There is so much that needs to be done,
every time I lift my head I'm crushed from within.
I really can't say how much more I can take.
I wish it would just go away,
but I know that the hurt follows me.
I feel like I'm trapped and the words don't come out,
but I continue to scream and shout.
I wish I did more to help my life,
I wish I would have changed my earlier years.
I blame myself for doing nothing.
Like I always do,
yet I still walk around my room acting stupid just like I know to do.
I hope to God I find out what's wrong,
before it's to late.
I seem to meet the people that are out to get me in the end.
Everyone Lies, and Nobody can be trusted.
Why should I open my eyes when there is never anything good to see?
I'm in this car crash nightmare with know one to help me.
I take this time to figure this out, I take this time to shut my mouth.
How many times do I have to be stuck in this bad luck life?
How many times am I going to put my head down in pain?
How many times?
They never said that this would be easy.
I can say that I'm fine again, but many words that I speak don't seem to come true.
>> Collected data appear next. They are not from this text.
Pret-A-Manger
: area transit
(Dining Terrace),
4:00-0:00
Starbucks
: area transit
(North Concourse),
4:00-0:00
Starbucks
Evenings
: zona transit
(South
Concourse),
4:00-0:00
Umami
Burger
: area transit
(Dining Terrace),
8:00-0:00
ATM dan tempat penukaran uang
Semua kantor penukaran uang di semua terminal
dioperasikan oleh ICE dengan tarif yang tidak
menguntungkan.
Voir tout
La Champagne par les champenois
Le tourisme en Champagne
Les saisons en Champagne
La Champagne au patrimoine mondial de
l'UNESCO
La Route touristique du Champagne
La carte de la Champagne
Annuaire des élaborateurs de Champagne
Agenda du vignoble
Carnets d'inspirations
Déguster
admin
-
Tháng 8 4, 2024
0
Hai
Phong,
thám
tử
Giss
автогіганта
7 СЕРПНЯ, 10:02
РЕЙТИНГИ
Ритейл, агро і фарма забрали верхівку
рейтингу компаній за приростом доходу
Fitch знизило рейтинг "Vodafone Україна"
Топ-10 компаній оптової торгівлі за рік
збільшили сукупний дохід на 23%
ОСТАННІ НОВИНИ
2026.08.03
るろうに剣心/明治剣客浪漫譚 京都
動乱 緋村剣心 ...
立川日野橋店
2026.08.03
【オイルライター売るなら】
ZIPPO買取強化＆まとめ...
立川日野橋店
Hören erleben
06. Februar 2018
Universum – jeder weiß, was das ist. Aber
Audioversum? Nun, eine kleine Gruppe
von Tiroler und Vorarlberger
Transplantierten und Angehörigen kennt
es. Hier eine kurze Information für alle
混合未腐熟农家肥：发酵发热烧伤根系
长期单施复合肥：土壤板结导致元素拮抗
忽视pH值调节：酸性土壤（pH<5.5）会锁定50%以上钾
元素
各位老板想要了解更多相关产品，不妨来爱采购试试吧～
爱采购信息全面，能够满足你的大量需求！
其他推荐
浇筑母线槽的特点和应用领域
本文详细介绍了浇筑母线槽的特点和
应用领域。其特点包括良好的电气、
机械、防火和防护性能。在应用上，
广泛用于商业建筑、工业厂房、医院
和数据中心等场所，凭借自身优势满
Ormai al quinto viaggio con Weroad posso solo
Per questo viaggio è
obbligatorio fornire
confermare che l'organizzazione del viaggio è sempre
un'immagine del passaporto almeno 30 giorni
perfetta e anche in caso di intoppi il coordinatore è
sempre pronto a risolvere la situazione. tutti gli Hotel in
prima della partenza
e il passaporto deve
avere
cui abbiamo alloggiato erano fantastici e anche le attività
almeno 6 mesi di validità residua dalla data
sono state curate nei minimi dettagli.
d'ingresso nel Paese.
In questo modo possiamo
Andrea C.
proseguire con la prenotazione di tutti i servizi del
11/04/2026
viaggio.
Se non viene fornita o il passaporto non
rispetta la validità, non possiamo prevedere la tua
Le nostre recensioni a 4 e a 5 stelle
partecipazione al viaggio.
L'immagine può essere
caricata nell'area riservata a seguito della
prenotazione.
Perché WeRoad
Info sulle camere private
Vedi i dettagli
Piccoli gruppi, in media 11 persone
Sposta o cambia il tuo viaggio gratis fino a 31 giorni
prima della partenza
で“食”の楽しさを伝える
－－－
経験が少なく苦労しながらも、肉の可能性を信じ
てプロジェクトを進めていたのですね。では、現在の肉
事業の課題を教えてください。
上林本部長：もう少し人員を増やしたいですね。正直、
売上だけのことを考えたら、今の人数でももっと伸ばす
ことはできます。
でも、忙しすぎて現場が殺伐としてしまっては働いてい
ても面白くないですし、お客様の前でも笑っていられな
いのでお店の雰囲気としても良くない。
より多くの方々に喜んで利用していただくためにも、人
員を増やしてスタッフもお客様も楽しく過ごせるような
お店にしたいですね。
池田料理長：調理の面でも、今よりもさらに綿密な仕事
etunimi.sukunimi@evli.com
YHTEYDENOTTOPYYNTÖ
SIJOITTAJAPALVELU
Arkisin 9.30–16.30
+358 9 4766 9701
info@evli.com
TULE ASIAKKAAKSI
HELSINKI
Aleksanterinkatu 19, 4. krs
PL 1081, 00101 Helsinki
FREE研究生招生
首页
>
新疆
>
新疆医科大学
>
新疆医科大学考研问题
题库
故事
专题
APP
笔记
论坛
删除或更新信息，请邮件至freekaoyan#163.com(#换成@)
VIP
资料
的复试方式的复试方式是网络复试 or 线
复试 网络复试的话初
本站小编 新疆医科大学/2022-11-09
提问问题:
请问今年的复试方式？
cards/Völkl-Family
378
I could be just like you, but these dreams will never come true. I could be all alone, but I would never survive this worthless world. I can run away, but this pain will always follow by my side. I can say a lot of things, but that doesn't mean that anyone would listen. I can walk up right, but that doesn't mean that I won't be thrown to the ground. I still have so much to lose, I don't know what to do. I can say that I'm fine again, but my words might be lies. I'm going to be fine, One day, Too Late, I'm in hell.